The Texas Roadhouse in Springfield, Mo., has become something of a family affair, employing six members of the same clan in various roles at the restaurant — and making it work.
Two of the employees, Tess Miner and her sister Megan Miner, have worked at the restaurant since it opened in November 2005, and their family numbers have only expanded at the unit, which has about 100 employees.
“The restaurant itself has a family atmosphere,” said Tess Miner, 23, in a telephone interview. “Most of our guests are families. It makes it easy to work side by side with sisters and brothers.”
Tess Miner, who serves as an administrative assistant to managing partner Johnny Cunningham, started working with Megan, now 24 and a server-bartender-key hourly, when the restaurant opened. Since then, the team was joined by their mother, Ramona Miner, in August 2006, as well as siblings Taylor “T.J.” Miner, 22, Logan Miner, 19, and the youngest, Bailey Miner, 17, who started working as a hostess in July 2011.
“People who work with us are always commenting on how close we are,” said Tess Miner. “We were raised close in age. We grew up doing stuff together like family vacations. We are used to being together all the time. When we started working here we were all living together.” The family ties have never been an issue, she added.
Janet A. Hoffmann, a New York City-based human resources consultant with Janet Hoffmann and Associates Inc., said family members working in the same organization can have advantages.
“Family members that work together can increase teamwork, loyalty and productivity,” Hoffmann said in an email exchange. “Members of the same family support each other and help each other out.”
The situation allows for some flexibility on the part of the restaurant manager, Hoffmann added. “If one family member is not able to work, another may fill in for them,” she said. “Family members may also more readily hold each other accountable. The employer can reap the benefits in each of these situations.”
Especially during the winter holidays, having half a dozen members of the same family provides time for the family to be together as well, Tess Miner said. She said they often work together on holidays and have even given other staff members the holiday time away.
“It is kind of nice to work with your family on holidays, like Christmas Eve,” Tess Miner said. “If you get to be at work with your family, you’re not missing that much.
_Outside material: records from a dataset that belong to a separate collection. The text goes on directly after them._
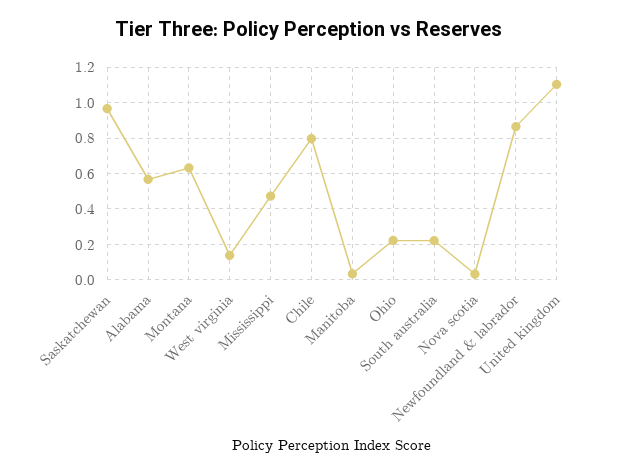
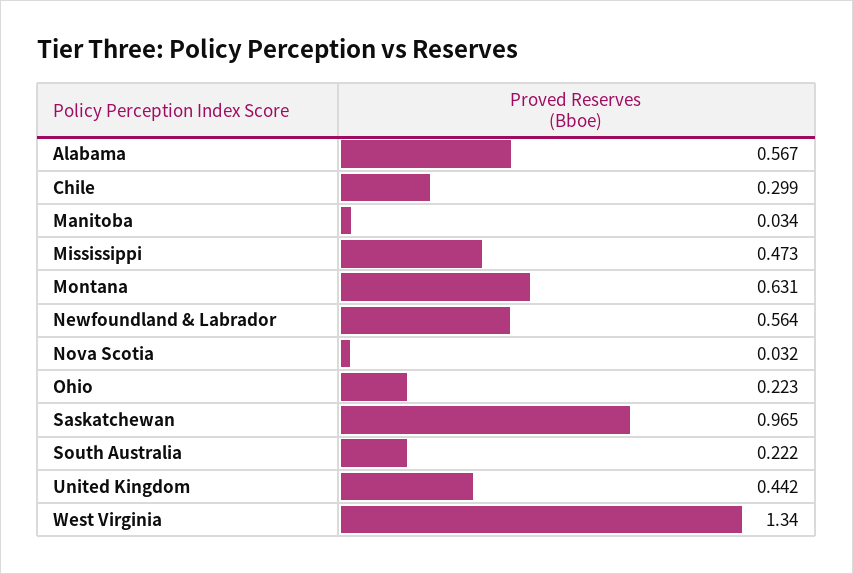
West virginia: 0.15 -> 1.34
Chile: 0.8 -> 0.299
Newfoundland & labrador: 0.85 -> 0.564
United kingdom: 1.1 -> 0.442

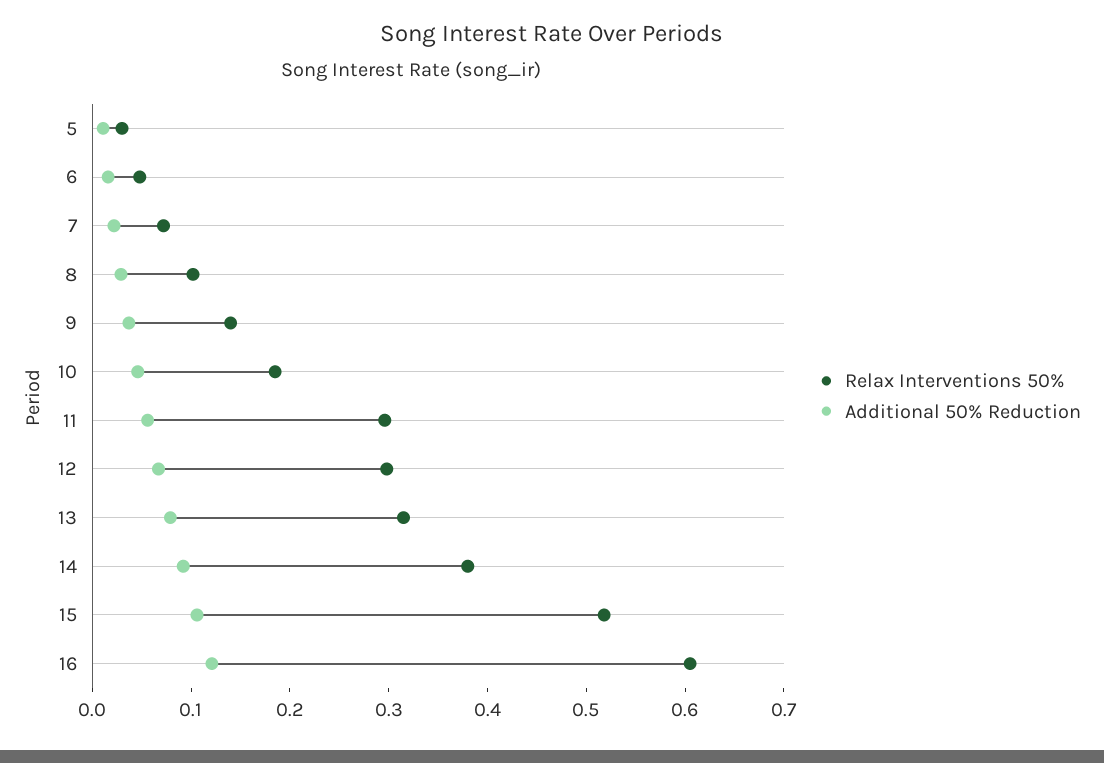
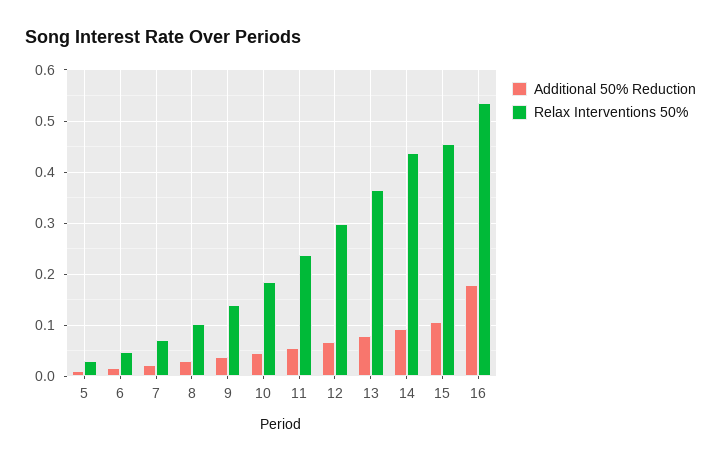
Relax Interventions 50%, 11: 0.3 -> 0.24
Relax Interventions 50%, 13: 0.32 -> 0.36
Relax Interventions 50%, 14: 0.38 -> 0.44
Relax Interventions 50%, 15: 0.52 -> 0.46
Relax Interventions 50%, 16: 0.6 -> 0.54
Additional 50% Reduction, 16: 0.12 -> 0.18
And on Valentine’s Day, we’ll just all work together and others get the holiday off.”
Hoffmann said there are possible disadvantages to the family-work/work-family situation.
“If there are problems at home, they may be brought into the workplace and disrupt the working environment,” Hoffmann pointed out. “Even if the family members work well together, other employees may feel uncomfortable or ‘left out.’ If there is any type of reporting relationship, other employees may perceive preferential treatment.”
However, for seven years the family affair has worked well for the Miner clan and Texas Roadhouse. “When you get into your 20s, you usually don’t get to see your family a whole lot,” Tess Miner said. “But we value our family time both at work and away.”
Best practices: Hiring family members at the same restaurant
To assure the best practices in hiring and retaining family members in the same restaurant, resources consultant Janet Hoffmann suggests that operators do the following:
• Have a policy in place that outlines the company's position on family members working together along with expectations.
• Cultivate open and honest communications with the family members regarding the company's expectations.
• Ensure individuals are hired based on their qualifications for the job, not because of the relationship or because one family member is an exemplary employee.
• Make sure none of the family members are in direct lines of reporting.
• Assure that everyone is treated fairly and held accountable or recognized for a job well done consistently.